China ranked 78 among 190 economies in the ease of doing business index, according to the World Bank’s Doing Business 2018 report.
He said China will take gradual and cautious steps to achieve the goal, but some “bold” steps will be taken in the free trade zones.
“They are expected to beat all other large free trade regions such as in Singapore,” he said.
More trials to remove barriers for foreign investors are expected in Hainan, according to Wei.
Earlier this month, the central government issued a guideline to establish a free-trade zone in Hainan by 2020, with plans to build a free trade port and encourage more foreign investment.
Chi Fulin, president of the China Institute for Reform and Development, wrote in an article published earlier this week that a shortened negative list for Hainan should be introduced, where it has the least number of areas restricted for foreign investors compared to other free trade zones in China.
All sectors will open to foreign investors except for those outlined in the negative list.
Further opening up measures to be introduced will ensure all domestic and foreign players compete on an equal footing “in every aspect”, said Wei.
“It means all market players will benefit from the same level of preferential policies in tax cuts, logistics, and enjoy the same level of intellectual property protection,” he said.

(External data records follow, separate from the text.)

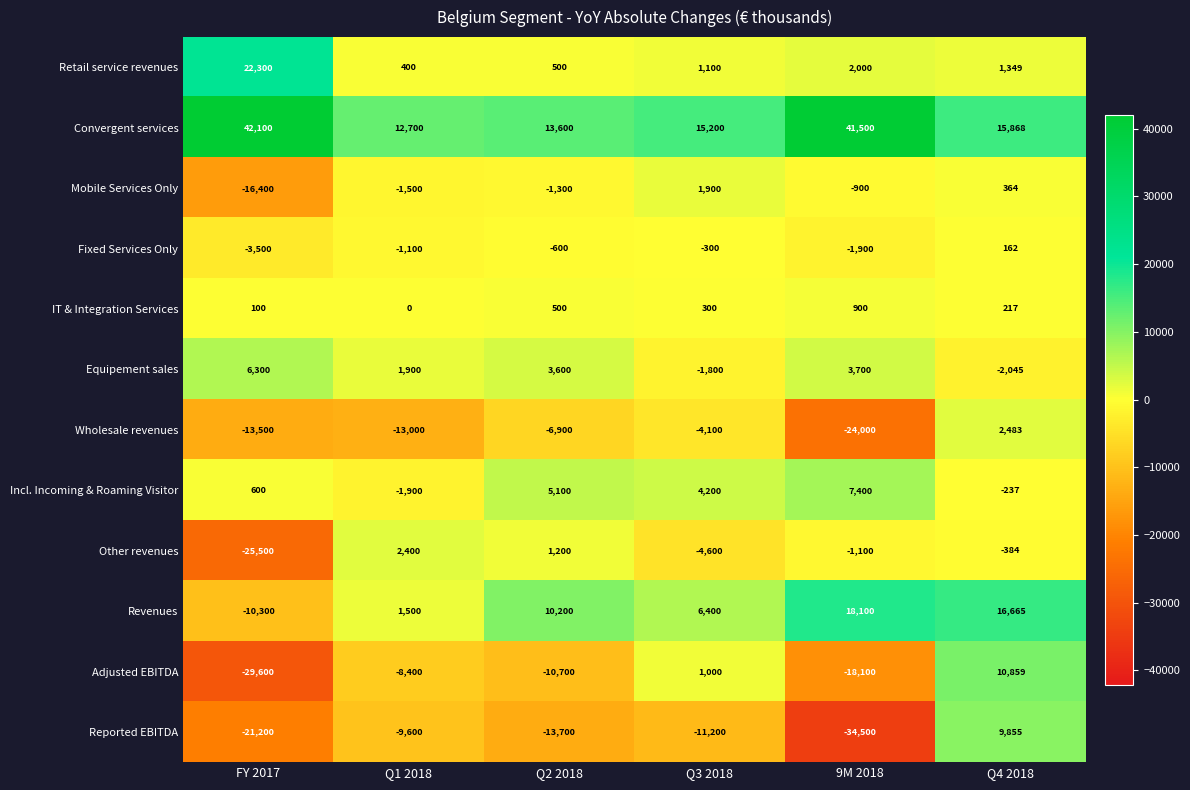

Count the number of data series in this chart.

12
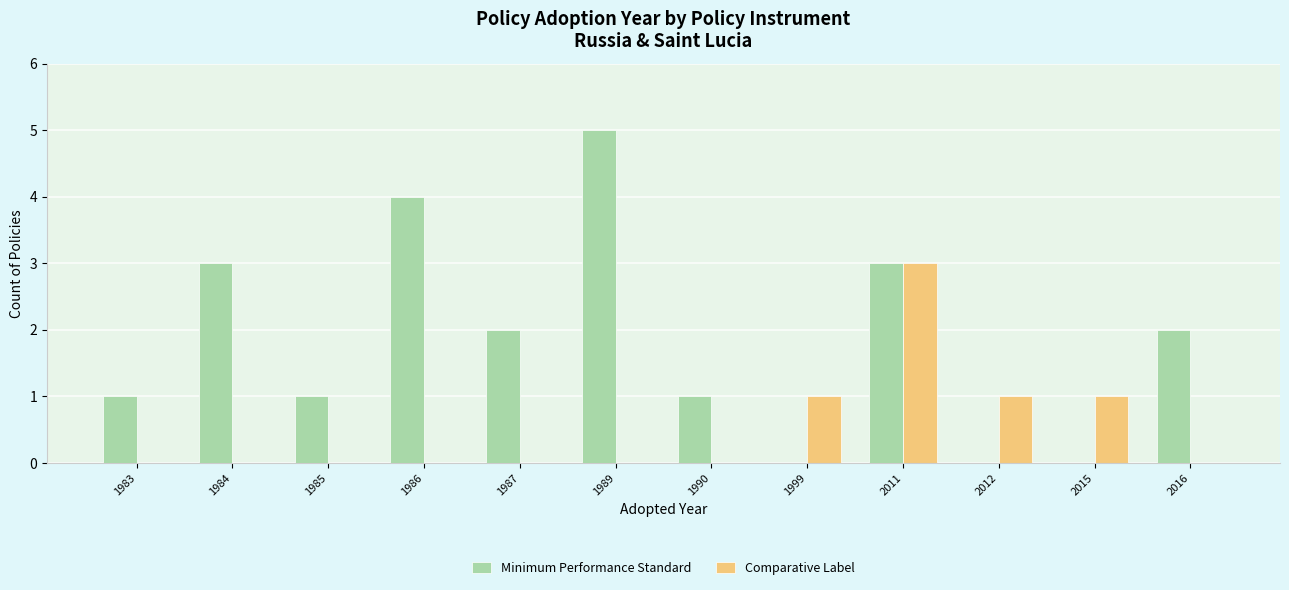

At which category does the chart reach its peak across all series?

1989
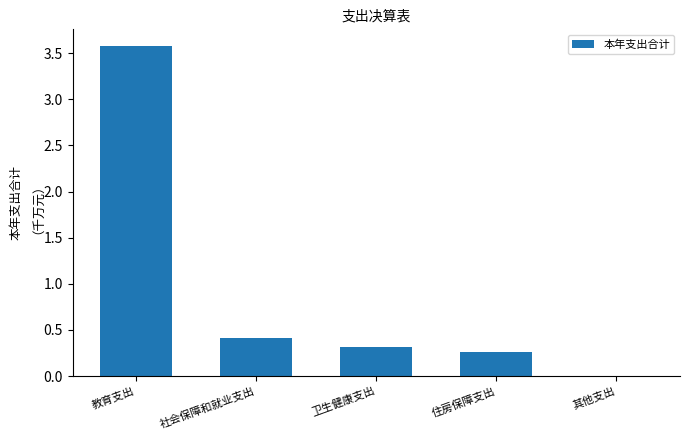

Are the bars horizontal?

No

Earlier this month, the National Development and Reform Commission said the government would introduce two new negative lists, one that applies to free trade zones, including bolder opening up policies, and another for the rest of the nation.
China has accelerated the pace this year of removing administrative controls and lowering the threshold for market access.
Apart from measures to promote opening up in the financial and automobile sectors, a string of opening up policies will cover industries such as energy, resources, infrastructure, transportation, logistics and professional services, according to the commission.